For the ordinate axis time delay, the convergences of the iterative functions depend on the ordinate axis values when time-delay iterations start. For the Julia set with \(c=0.305+0.5475i\), its periodic points are

$$\begin{aligned}&Q_1 (-0.093552,0.87272),\\&Q_2 (-0.447889,0.71079),\\&Q_3 (0.000382,-0.089209),\\&Q_4 (0.297042,0.547432). \end{aligned}$$

For \(t_n =p-y_n^2,n=1,2,3,4,\) then \(t_1 =-0.456640, t_2 =-0.200222\), \(t_3 =0.2970417, t_4 =0.005318\). \(t_1,t_2\), and \(t_4\) are \(<\)1/4. According to Consequence 1, \(Q_1, Q_2\), and \(Q_4\) converge to stable points. Since \(t_3\) is \(>\)1/4, \(Q_3\) is divergent.

There is an interesting phenomenon, the lost petals change clockwise. It is because that the periodic points change counterclockwise. Our experiments have proved that the argument of each periodic point becomes larger under the complex iteration. So \(Q_3\) follows by \(Q_2\), does not follow by \(Q_1\).

4 Conclusions

In the foregoing numerical analysis, time-delay Julia set is discussed. Time-delay iterations can destroy fractal feature of Julia sets when it happens on initial and unstable status. In some cases, the branches of the time-delay Julia sets may disappear in turn, which also shows some kind of periodicity.

For the abscissa axis time delay, the system can maintain stability if and only if the absolute value of abscissa is less than or equal to half.

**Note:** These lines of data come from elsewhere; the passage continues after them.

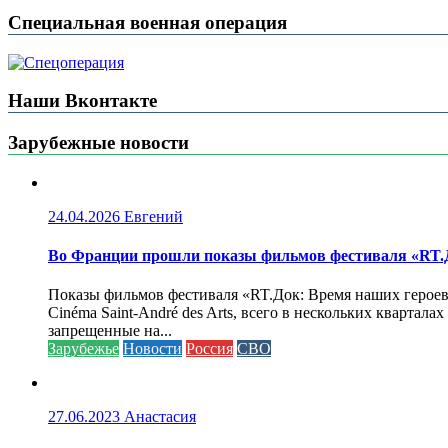
Специальная военная операция
Наши Вконтакте
Зарубежные новости
24.04.2026
Евгений
Во Франции прошли показы фильмов фестиваля «RT.Д
Показы фильмов фестиваля «RT.Док: Время наших героев»
Cinéma Saint-André des Arts, всего в нескольких кварта
запрещенные на...
Зарубежье
Новости
Россия
СВО
27.06.2023
Анастасия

For the ordinate axis time delay, if \(p-y_n^2\) is on \((-\frac{5}{4},\frac{3}{4})\), points are attractive; if \(p-y_n^2 =-\frac{3}{4}\) or \(p-y_n^2 =-\frac{5}{4}\) periods are neuter; if \(p-y_n^2\) is on \((-\infty ,-\frac{5}{4})\) and \((-\frac{3}{4},+\infty )\), periods are repelling.

Although the time-delay iteration in this study is based on the mapping of a quadratic polynomial, the research methods can also be applied to other mappings, such as high-order polynomials. Not only does our study shed light on an example for the studies of the complex time-delay dynamical systems, it also provides a template for the analysis of this type of dynamical systems. Future work will focus on the mappings of general polynomials and more complex time-delay conditions.